Toronto Star

Senior MD in Liberia among 670 Ebola deaths

U.S. physician and missionary both being treated for disease

- JONATHAN PAYE-LAYLEH

MONROVIA, LIBERIA— One of Liberia’s most high-profile doctors has died of Ebola, officials said Sunday, and an American physician was being treated for the deadly virus, highlighti­ng the risks facing health workers trying to combat an outbreak that has killed more than 670 people in West Africa — the largest ever recorded.

A second American, a missionary working in the Liberian capital, was also taken ill and was being treated in isolation there, said the pastor of a North Carolina church that sponsored her work.

Dr. Samuel Brisbane, a top Liberian health official, was treating Ebola patients at the country’s largest hospital, the John F. Kennedy Memorial Medical Center in Monrovia, when he fell ill. He died Saturday, said Tolbert Nyenswah, an assistant health minister. A Ugandan doctor died earlier this month.

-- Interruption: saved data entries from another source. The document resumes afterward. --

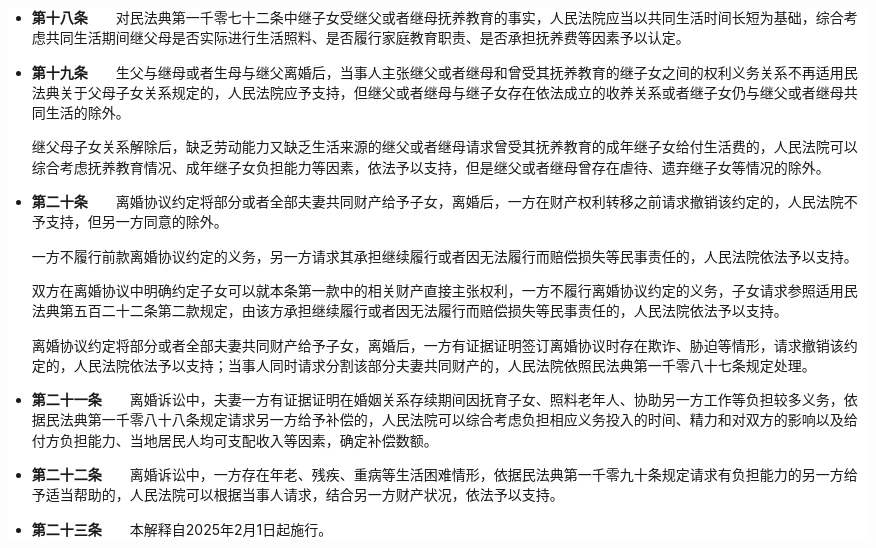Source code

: - **第十八条**　　对民法典第一千零七十二条中继子女受继父或者继母抚养教育的事实，人民法院应当以共同生活时间长短为基础，综合考虑共同生活期间继父母是否实际进行生活照料、是否履行家庭教育职责、是否承担抚养费等因素予以认定。

- **第十九条**　　生父与继母或者生母与继父离婚后，当事人主张继父或者继母和曾受其抚养教育的继子女之间的权利义务关系不再适用民法典关于父母子女关系规定的，人民法院应予支持，但继父或者继母与继子女存在依法成立的收养关系或者继子女仍与继父或者继母共同生活的除外。

  继父母子女关系解除后，缺乏劳动能力又缺乏生活来源的继父或者继母请求曾受其抚养教育的成年继子女给付生活费的，人民法院可以综合考虑抚养教育情况、成年继子女负担能力等因素，依法予以支持，但是继父或者继母曾存在虐待、遗弃继子女等情况的除外。

- **第二十条**　　离婚协议约定将部分或者全部夫妻共同财产给予子女，离婚后，一方在财产权利转移之前请求撤销该约定的，人民法院不予支持，但另一方同意的除外。

  一方不履行前款离婚协议约定的义务，另一方请求其承担继续履行或者因无法履行而赔偿损失等民事责任的，人民法院依法予以支持。

  双方在离婚协议中明确约定子女可以就本条第一款中的相关财产直接主张权利，一方不履行离婚协议约定的义务，子女请求参照适用民法典第五百二十二条第二款规定，由该方承担继续履行或者因无法履行而赔偿损失等民事责任的，人民法院依法予以支持。

  离婚协议约定将部分或者全部夫妻共同财产给予子女，离婚后，一方有证据证明签订离婚协议时存在欺诈、胁迫等情形，请求撤销该约定的，人民法院依法予以支持；当事人同时请求分割该部分夫妻共同财产的，人民法院依照民法典第一千零八十七条规定处理。

- **第二十一条**　　离婚诉讼中，夫妻一方有证据证明在婚姻关系存续期间因抚育子女、照料老年人、协助另一方工作等负担较多义务，依据民法典第一千零八十八条规定请求另一方给予补偿的，人民法院可以综合考虑负担相应义务投入的时间、精力和对双方的影响以及给付方负担能力、当地居民人均可支配收入等因素，确定补偿数额。

- **第二十二条**　　离婚诉讼中，一方存在年老、残疾、重病等生活困难情形，依据民法典第一千零九十条规定请求有负担能力的另一方给予适当帮助的，人民法院可以根据当事人请求，结合另一方财产状况，依法予以支持。

- **第二十三条**　　本解释自2025年2月1日起施行。
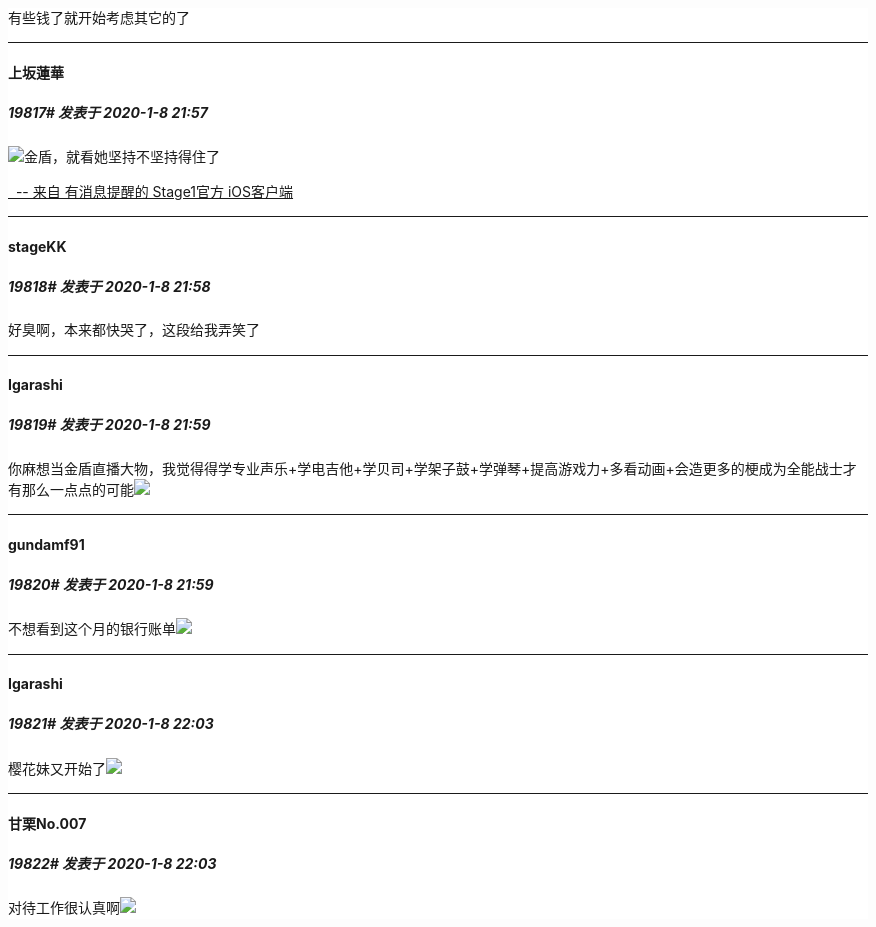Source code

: 
有些钱了就开始考虑其它的了


-----

####  上坂蓮華  
##### 19817#       发表于 2020-1-8 21:57


<img src="https://static.saraba1st.com/image/smiley/face2017/044.png" referrerpolicy="no-referrer">金盾，就看她坚持不坚持得住了

[  -- 来自 有消息提醒的 Stage1官方 iOS客户端](https://itunes.apple.com/fi/app/saraba1st/id1221237470?mt=8)


-----

####  stageKK  
##### 19818#       发表于 2020-1-8 21:58


好臭啊，本来都快哭了，这段给我弄笑了


-----

####  Igarashi  
##### 19819#       发表于 2020-1-8 21:59


你麻想当金盾直播大物，我觉得得学专业声乐+学电吉他+学贝司+学架子鼓+学弹琴+提高游戏力+多看动画+会造更多的梗成为全能战士才有那么一点点的可能<img src="https://static.saraba1st.com/image/smiley/face2017/067.png" referrerpolicy="no-referrer">


-----

####  gundamf91  
##### 19820#       发表于 2020-1-8 21:59


不想看到这个月的银行账单<img src="https://static.saraba1st.com/image/smiley/face2017/067.png" referrerpolicy="no-referrer">


-----

####  Igarashi  
##### 19821#       发表于 2020-1-8 22:03


樱花妹又开始了<img src="https://static.saraba1st.com/image/smiley/face2017/068.png" referrerpolicy="no-referrer">


-----

####  甘栗No.007  
##### 19822#       发表于 2020-1-8 22:03


对待工作很认真啊<img src="https://static.saraba1st.com/image/smiley/face2017/137.gif" referrerpolicy="no-referrer">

The American physician, 33-yearold Kent Brantly, was in Liberia helping to respond to the outbreak that has killed 129 people nationwide when he fell ill, according to the North Carolina-based medical charity Samaritan’s Purse.

He was receiving intensive medical care in a Monrovia hospital and was in stable condition, according to a spokeswoma­n for the aid group, Melissa Strickland.

“We are hopeful, but he is certainly not out of the woods yet,” she said. Early treatment improves a patient’s chances of survival, and Brantly recognized his own symptoms and began receiving care immediatel­y, Strickland said.

The American missionary, Nancy Writebol, was gravely ill and in isolation in Monrovia, her husband, David, told a church elder via Skype, according to John Munro, pastor of Calvary Church in Charlotte, N.C.

Munro said the couple, who had been in Liberia for about a year, insisted on staying there despite the Ebola threat.

“These are real heroes — people who do things quietly behind the scenes, people with a very strong vocation and very strong faith,” Munro said.

There is no known cure for the highly contagious virus, which is one of the deadliest in the world. At least 1,201 people have been infected in Liberia, Sierra Leone and Guinea, according to the World Health Organizati­on, and 672 have died. Besides the Liberian fatalities, 319 people have died in Guinea and 224 in Sierra Leone.

Ominously, Nigerian authoritie­s said Friday that a Liberian man died of Ebola after flying from Monrovia to Lagos via Lome, Togo. The case underscore­d the difficulty of preventing Ebola victims from travelling given weak screening systems and the fact that the initial symptoms of the disease — including fever and sore throat — resemble many other illnesses.

Photos of Brantly working in Liberia show him swathed head to toe in white protective coveralls, gloves and a head-and-face mask that he wore for hours a day while treating Ebola patients.

There is no known cure for Ebola, which begins with symptoms including fever and sore throat and escalates to vomiting, diarrhea and internal and external bleeding.